Он под вечер приехал, зашел, посидел, Трубку выкурил, новости рассказал, И никто не заметил, что он поседел, Что опутали густо морщинки глаза. Говорил о зверье, убегающем в тьму, О повадках козуль, о забавах лисят И мельком в разговоре сказал, что ему По метрической выписи под шестьдесят. Удивились ребята: — Да ты ведь старик, Из тайги уходить бы пора по годам. Не могу, — отвечает, — я к лесу привык, Я родился, и жил, и состарился там.
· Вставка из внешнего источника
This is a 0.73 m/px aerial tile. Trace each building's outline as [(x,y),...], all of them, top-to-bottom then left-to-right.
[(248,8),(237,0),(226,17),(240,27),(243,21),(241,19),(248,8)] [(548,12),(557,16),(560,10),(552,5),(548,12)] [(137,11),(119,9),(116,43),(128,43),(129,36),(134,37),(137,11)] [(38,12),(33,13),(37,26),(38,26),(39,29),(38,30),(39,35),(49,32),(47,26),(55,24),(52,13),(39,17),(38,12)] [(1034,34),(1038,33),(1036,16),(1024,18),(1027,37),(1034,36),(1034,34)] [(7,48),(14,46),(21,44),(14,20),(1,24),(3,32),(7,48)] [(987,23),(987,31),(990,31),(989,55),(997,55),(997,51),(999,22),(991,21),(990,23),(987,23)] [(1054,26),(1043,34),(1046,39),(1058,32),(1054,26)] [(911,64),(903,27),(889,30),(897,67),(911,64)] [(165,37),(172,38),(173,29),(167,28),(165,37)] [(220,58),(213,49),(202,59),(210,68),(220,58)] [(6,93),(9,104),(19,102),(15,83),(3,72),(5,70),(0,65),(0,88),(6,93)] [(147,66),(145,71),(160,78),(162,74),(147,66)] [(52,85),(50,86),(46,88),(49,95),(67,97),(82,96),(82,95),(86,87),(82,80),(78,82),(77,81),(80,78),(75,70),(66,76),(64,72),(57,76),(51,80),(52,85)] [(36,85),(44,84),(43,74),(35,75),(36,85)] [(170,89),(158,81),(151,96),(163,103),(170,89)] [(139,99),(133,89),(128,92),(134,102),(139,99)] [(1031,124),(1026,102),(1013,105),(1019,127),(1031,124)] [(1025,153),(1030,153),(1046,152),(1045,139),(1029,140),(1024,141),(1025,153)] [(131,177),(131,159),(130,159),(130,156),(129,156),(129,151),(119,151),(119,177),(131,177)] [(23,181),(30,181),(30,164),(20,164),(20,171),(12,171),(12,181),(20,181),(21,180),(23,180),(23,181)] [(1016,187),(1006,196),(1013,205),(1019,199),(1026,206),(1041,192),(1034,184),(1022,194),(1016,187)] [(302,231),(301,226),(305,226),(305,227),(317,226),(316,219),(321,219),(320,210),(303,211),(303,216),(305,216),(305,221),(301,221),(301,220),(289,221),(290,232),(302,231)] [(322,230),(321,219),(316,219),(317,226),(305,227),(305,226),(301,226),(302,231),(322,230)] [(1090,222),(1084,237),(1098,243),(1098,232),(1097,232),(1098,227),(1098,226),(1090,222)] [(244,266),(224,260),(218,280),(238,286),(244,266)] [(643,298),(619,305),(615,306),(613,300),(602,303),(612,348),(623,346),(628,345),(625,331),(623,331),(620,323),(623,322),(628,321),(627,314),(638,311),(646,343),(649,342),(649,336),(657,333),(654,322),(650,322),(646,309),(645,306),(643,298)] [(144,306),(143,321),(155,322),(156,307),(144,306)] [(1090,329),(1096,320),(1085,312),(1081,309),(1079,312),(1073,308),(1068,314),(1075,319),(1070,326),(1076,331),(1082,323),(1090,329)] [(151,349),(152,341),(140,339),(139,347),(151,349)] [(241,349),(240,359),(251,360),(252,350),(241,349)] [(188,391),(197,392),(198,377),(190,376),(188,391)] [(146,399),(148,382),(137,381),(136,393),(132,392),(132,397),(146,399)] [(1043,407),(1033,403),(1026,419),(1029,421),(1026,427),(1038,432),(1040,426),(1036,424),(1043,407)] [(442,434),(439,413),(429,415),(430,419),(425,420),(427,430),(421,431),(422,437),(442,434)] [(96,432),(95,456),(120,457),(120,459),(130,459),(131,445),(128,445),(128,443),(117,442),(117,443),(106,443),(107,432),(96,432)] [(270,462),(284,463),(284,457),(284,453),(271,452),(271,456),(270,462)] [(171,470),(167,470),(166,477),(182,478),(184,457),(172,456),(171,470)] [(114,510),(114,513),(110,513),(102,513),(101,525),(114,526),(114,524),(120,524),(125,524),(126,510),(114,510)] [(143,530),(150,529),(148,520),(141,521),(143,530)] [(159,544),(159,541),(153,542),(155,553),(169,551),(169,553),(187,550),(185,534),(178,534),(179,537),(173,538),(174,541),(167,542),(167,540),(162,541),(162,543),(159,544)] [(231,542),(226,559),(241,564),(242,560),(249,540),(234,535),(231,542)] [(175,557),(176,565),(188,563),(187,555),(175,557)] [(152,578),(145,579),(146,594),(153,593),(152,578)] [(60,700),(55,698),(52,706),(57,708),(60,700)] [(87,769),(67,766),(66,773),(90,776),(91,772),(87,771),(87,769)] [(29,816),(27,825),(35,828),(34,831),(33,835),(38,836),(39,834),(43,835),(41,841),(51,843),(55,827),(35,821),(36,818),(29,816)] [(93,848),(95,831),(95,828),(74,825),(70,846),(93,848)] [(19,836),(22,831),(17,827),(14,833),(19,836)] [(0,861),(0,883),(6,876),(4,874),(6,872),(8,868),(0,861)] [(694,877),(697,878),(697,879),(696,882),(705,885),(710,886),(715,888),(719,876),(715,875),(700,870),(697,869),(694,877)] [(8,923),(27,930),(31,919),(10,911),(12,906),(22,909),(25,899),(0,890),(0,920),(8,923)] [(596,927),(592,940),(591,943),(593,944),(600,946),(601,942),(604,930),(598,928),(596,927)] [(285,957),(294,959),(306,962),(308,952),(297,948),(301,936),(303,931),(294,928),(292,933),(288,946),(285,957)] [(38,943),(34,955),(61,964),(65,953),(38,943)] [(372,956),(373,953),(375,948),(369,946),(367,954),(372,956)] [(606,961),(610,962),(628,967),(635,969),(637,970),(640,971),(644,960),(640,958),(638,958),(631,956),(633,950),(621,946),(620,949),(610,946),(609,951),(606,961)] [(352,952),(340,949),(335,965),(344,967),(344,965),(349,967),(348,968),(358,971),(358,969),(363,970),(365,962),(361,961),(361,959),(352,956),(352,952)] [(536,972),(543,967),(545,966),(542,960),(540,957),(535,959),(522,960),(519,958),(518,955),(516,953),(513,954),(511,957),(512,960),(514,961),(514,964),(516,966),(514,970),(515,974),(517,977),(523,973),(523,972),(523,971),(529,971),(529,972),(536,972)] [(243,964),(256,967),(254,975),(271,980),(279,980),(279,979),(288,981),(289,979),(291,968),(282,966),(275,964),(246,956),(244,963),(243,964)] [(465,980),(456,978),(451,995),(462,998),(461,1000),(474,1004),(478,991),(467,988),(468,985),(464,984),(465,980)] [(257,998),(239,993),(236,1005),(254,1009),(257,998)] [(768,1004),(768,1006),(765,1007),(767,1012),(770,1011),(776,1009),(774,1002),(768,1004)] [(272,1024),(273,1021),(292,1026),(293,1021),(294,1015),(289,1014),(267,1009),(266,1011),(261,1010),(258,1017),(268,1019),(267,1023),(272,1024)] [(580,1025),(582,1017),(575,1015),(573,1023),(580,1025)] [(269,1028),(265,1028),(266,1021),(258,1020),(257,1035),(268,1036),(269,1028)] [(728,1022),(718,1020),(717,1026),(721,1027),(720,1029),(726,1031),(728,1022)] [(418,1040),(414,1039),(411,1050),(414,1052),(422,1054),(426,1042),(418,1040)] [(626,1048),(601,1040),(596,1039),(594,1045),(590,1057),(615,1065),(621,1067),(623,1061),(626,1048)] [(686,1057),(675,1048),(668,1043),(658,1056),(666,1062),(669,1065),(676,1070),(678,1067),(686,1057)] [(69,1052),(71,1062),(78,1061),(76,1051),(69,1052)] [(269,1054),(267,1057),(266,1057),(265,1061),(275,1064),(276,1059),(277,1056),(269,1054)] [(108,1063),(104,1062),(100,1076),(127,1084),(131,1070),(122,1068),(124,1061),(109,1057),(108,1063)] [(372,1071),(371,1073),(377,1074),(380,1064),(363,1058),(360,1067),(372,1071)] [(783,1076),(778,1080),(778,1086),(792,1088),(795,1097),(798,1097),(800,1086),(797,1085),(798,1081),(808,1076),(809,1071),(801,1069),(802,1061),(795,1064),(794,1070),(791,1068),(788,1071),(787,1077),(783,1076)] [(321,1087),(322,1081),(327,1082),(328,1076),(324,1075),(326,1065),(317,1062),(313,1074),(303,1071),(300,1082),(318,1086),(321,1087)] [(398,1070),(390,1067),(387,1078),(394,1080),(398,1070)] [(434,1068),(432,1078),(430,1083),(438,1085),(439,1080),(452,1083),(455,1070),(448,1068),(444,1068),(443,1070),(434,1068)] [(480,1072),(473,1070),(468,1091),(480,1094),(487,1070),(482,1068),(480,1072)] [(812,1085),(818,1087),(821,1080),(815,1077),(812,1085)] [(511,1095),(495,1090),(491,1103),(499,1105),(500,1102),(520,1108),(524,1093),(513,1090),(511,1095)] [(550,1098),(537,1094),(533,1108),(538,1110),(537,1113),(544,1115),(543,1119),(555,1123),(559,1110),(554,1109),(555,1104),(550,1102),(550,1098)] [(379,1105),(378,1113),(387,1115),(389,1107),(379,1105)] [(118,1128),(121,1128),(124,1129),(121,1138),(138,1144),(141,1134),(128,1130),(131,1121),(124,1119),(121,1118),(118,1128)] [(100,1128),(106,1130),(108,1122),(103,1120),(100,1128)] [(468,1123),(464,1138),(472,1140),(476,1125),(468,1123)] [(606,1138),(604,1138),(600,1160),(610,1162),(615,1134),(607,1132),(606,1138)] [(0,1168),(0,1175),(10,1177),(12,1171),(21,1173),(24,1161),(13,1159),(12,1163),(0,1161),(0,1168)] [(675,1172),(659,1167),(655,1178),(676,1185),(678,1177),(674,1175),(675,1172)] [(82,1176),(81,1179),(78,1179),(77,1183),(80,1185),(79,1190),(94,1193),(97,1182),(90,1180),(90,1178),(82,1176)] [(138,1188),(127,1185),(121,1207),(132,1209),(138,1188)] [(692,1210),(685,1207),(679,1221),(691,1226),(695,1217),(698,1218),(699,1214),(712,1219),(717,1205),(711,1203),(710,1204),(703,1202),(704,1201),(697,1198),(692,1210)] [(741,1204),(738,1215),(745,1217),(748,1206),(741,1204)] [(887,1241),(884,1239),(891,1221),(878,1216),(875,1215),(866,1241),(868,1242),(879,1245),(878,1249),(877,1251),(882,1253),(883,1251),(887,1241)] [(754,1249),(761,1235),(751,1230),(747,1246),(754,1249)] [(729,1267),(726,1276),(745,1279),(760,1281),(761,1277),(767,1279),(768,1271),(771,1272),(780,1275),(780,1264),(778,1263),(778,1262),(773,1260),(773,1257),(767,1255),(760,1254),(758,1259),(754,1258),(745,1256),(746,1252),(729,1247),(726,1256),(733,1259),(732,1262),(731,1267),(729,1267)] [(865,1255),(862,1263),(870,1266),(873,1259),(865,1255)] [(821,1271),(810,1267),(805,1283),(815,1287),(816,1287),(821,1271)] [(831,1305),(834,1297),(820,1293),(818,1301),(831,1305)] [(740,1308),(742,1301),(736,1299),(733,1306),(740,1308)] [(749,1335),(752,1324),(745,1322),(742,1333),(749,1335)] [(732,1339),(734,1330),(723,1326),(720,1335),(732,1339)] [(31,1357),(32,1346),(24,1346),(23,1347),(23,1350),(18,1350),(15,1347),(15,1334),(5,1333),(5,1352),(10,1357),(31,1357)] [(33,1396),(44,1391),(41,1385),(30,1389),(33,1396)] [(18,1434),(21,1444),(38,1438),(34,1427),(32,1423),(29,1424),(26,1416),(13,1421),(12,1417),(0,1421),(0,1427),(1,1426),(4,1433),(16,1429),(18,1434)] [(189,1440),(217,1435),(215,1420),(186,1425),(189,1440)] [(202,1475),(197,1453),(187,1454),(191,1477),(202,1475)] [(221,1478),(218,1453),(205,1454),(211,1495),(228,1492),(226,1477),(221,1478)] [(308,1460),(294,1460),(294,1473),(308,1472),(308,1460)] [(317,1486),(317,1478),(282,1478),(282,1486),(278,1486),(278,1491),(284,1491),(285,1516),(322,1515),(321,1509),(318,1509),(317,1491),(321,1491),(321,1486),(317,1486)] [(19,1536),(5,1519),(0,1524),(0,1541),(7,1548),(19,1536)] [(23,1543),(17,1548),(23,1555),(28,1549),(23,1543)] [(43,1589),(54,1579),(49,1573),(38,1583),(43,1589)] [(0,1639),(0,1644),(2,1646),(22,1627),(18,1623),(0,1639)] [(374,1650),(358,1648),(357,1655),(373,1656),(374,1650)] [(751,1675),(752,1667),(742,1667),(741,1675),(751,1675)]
И пока выручает тайга старика, Коли выйдет кабан или прянет коза, Не откажет винтовка, не дрогнет рука, И про слух бы плохого никак не сказал. — Ну, а хворь нападет от людей в стороне? — Улыбнулся, прищурил с хитринкою глаз: — Я, ребятки, кремневой породы, и мне Умирать не от хвори придется, а враз. И тогда в одночасье не станет кремня… — Пошутил, даже песню с парнями пропел, А под утро, навьючив мешки на коня, Он опять в чернолесье ушел по тропе. И сказал лесоруб: — Сколько он ни старей, Ни к кому не пойдет из тайги на поклон. Чем ни больше дробится кремень, тем острей И, пожалуй, упорней становится он.

Москва, июнь 1940 г.

Вячеслав Афанасьев

Колхоз Асайвеем

Невысокое солнце в северном небе, В серебряном небе Седьмого ноября. По заснеженной тундре уплывает в небыль, В далекую небыль огневка-заря. — Эй, смотри: вон пасется стадо, Полтундры заросло кустами рогов. Собаки промчались, собаки — что надо! Даже ветер отстал от косматых дружков. Надевай кухлянку с красной оторочкой, Золотым янтарем светит крепкий мороз. Под хорошей порошей — россыпь морошки, Вниз по Асайвеему — тундровый колхоз. Накалился очаг. Качаются чайники, Собирается густо гостей в ярангу. А снаружи — стужа. Такая отчаянная! Заберется тайком под любую кухлянку. Словно ясные чайки, чайники кружат. Отогрелись гости, разговор смелей. И по кругу ходит беседа-дружба — Великая дружба шестнадцати семей: — Пришел Совет — злой пропал купчина, При нашем Совете и без них обошлись… — Разрастается стадо, а за нашу пушнину В факториях товару — хоть на всю жизнь!.. Невысокое солнце в северном небе, В серебряном небе Седьмого ноября. По завьюженной тундре уплывает в небыль, В далекую небыль огневка-заря.